Nell’ansia di lanciare numeri sconvolgenti, rimangono in ombra gli enormi progressi compiuti nell’epoca della globalizzazione. Tra il 1990 e il 2010, la quota di persone in condizioni di povertà estrema, a livello globale, è crollata dal 43% al 21%. Anche la diseguaglianza tanto vituperata – come sottolineato recentemente da Carlo Stagnaro dell’IBL – si è significativamente ridotta: uno studio di Tomas Hellebrandt e Paolo Mauro ha mostrato che, tra il 2003 e il 2013, l’indice di Corrado Gini (una misura della diseguaglianza di una distribuzione) a livello globale è calato sistematicamente, e continuerà a farlo.

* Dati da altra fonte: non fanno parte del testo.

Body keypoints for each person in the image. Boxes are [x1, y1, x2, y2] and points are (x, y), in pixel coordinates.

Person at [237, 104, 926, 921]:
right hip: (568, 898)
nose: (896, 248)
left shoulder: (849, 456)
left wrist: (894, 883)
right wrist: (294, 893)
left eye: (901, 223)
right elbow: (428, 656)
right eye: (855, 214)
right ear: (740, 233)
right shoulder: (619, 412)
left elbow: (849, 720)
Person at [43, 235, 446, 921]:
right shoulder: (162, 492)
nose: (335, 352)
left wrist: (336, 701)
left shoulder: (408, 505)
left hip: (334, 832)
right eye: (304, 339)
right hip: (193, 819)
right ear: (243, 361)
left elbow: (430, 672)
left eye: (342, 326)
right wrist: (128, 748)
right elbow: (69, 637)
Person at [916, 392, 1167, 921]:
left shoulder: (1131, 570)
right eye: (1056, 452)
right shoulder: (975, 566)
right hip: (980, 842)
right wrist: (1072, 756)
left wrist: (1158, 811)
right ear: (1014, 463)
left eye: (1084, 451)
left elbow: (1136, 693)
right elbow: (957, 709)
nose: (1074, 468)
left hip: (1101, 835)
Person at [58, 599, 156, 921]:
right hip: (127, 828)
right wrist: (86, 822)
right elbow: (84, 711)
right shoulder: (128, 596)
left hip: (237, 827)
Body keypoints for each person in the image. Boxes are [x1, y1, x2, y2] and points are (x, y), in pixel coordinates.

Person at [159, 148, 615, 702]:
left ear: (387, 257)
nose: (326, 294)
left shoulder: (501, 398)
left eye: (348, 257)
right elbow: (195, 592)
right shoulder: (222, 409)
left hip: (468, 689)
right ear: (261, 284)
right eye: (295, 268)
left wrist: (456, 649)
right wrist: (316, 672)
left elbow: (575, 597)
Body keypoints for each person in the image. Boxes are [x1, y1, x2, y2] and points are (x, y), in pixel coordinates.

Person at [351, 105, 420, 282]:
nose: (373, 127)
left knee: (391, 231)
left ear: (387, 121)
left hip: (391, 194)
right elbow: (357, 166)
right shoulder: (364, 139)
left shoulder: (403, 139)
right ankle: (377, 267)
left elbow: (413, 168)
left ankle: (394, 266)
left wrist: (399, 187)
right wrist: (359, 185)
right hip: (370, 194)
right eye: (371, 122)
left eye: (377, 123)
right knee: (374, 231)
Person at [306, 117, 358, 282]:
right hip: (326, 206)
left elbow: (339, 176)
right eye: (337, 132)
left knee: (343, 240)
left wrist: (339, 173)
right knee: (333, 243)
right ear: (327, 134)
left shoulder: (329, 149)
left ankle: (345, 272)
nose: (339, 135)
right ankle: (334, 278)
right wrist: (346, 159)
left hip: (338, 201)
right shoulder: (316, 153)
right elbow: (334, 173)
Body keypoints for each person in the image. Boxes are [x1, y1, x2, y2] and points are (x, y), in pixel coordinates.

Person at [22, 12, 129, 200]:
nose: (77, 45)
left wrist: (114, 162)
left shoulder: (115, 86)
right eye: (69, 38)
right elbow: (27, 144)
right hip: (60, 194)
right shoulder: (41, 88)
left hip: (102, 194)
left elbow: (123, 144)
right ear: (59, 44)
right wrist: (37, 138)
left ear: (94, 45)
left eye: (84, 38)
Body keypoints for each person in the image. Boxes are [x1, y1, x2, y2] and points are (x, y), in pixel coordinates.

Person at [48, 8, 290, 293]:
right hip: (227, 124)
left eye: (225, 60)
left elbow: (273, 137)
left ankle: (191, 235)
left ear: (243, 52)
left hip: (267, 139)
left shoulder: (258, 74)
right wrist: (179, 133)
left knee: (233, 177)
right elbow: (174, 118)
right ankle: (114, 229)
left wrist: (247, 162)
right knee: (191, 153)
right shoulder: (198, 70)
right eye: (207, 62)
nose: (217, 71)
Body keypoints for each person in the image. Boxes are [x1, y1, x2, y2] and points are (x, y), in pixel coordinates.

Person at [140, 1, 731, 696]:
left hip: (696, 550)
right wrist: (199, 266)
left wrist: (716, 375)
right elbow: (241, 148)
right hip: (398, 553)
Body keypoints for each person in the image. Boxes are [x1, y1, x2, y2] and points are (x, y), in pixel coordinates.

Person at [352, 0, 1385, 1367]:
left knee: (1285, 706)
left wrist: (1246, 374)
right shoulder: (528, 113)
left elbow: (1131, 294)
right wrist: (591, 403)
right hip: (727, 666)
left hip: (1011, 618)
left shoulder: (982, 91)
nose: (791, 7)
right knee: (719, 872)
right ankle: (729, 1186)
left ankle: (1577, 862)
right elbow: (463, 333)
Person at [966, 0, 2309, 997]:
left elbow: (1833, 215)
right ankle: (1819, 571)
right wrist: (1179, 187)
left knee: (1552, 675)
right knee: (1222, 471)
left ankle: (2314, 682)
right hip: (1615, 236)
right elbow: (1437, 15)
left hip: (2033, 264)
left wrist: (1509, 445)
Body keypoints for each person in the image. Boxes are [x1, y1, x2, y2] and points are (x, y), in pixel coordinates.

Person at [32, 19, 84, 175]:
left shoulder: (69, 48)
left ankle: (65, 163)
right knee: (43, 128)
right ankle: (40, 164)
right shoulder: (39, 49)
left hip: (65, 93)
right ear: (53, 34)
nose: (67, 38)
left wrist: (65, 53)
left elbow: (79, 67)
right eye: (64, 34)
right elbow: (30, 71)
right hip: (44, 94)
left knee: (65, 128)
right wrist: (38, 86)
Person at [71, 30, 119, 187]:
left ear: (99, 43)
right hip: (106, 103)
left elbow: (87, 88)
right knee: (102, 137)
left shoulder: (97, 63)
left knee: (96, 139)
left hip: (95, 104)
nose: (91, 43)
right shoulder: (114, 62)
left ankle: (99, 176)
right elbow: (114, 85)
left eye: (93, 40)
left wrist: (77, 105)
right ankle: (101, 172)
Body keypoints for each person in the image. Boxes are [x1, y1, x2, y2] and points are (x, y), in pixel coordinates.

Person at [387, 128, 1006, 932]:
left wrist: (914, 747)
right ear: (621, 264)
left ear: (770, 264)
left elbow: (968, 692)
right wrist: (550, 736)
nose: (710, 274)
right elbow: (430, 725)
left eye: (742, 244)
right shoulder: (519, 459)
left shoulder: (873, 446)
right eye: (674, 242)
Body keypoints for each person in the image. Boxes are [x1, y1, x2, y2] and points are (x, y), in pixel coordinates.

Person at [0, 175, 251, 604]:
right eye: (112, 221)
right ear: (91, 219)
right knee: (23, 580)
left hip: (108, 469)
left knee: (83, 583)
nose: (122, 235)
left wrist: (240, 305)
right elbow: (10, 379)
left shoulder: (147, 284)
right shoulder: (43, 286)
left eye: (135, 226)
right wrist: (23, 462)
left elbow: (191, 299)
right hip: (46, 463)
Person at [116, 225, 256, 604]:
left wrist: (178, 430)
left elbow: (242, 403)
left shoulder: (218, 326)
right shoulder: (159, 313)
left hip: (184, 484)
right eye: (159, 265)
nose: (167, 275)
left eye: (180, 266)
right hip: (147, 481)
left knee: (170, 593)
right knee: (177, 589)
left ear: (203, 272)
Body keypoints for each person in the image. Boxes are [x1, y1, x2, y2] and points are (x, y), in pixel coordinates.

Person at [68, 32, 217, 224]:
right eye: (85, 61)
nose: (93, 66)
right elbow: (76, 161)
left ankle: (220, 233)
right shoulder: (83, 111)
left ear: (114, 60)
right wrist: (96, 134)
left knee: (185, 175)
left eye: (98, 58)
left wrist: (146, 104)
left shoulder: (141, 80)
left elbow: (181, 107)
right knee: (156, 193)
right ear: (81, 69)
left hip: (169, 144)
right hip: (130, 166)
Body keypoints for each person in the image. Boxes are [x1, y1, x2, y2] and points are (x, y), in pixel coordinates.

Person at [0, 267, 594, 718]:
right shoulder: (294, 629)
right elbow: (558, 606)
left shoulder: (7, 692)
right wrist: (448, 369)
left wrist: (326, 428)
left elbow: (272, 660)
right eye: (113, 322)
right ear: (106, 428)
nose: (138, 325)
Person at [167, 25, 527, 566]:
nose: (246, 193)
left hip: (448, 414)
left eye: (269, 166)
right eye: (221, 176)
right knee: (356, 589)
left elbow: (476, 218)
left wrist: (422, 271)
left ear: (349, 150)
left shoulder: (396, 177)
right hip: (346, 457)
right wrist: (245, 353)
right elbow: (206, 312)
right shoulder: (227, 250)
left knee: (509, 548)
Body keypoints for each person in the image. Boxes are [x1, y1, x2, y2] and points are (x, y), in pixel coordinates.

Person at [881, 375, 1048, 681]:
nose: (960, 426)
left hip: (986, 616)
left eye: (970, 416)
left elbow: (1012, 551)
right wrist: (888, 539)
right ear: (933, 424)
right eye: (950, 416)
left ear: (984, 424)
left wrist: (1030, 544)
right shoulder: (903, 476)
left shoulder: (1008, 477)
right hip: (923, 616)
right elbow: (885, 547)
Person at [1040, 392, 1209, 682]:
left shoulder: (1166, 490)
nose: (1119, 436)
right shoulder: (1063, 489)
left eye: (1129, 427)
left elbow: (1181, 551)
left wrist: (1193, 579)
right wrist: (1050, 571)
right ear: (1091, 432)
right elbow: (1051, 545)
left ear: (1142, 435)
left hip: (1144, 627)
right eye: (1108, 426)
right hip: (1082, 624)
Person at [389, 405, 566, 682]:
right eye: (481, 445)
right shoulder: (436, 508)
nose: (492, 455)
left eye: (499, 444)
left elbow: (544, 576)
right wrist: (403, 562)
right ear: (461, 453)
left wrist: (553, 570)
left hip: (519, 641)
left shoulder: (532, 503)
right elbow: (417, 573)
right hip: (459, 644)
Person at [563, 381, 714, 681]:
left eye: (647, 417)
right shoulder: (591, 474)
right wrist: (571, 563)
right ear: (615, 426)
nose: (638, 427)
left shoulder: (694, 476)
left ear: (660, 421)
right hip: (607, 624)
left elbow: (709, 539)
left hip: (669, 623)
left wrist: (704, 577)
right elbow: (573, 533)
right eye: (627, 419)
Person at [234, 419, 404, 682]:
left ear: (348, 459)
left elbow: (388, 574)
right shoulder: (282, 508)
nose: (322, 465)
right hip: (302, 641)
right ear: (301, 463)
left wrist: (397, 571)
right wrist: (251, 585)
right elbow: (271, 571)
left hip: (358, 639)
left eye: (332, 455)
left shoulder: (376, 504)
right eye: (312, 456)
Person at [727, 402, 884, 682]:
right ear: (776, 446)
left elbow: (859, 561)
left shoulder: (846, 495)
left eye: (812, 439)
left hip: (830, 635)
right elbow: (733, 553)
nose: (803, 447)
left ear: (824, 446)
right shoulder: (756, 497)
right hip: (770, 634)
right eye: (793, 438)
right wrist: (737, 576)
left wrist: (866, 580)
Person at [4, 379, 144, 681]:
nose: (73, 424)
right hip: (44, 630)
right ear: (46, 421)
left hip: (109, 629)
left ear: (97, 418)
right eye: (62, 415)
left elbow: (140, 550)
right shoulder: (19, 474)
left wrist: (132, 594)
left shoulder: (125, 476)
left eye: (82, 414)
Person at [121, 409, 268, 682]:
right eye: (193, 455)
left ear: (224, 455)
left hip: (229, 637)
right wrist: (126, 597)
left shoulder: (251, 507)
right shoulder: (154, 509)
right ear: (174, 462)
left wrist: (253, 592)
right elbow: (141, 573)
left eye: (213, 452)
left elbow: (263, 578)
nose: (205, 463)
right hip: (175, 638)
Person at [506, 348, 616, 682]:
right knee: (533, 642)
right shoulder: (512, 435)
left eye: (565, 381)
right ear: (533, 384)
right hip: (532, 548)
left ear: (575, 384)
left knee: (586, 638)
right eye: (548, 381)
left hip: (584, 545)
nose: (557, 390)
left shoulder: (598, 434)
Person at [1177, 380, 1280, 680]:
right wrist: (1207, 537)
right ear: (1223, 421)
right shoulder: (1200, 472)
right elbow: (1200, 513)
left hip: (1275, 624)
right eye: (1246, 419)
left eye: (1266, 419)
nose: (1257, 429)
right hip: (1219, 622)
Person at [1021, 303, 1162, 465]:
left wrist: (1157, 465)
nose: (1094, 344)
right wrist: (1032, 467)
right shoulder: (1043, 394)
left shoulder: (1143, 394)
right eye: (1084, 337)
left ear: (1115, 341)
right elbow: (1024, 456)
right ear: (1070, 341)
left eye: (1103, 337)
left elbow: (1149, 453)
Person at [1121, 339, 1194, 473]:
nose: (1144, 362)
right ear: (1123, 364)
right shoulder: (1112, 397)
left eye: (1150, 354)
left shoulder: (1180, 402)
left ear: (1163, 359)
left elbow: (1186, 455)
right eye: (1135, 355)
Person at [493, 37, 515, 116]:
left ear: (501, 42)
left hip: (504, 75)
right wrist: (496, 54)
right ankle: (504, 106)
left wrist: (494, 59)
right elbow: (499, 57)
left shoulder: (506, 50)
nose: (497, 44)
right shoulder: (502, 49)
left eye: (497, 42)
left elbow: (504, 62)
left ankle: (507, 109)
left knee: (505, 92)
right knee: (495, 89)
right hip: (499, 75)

Vogliamo opporci al “politicamente corretto”? Cominciamo a superare certe mistificazioni culturali davvero fastidiose, a questo punto. Rivalutiamo, ad esempio, il capitalismo. Il compianto Michael Novak, recentemente scomparso, ha spiegato per una vita intera come nello strumento-capitalismo assuma rilevanza la nozione classica dell’antropologia cristiana (cara a Giovanni Paolo II) di soggettività creativa della persona umana. Novak ha sempre riflettuto sul fatto che, allo stato attuale, la forma sociale che più di altre garantisce il rispetto della dignità umana, sviluppandone la soggettività creativa, si fonda sulle istituzioni del libero mercato, democratiche e pluralistiche. Forse, è proprio di questo anticonformismo che oggi avvertiamo un disperato bisogno.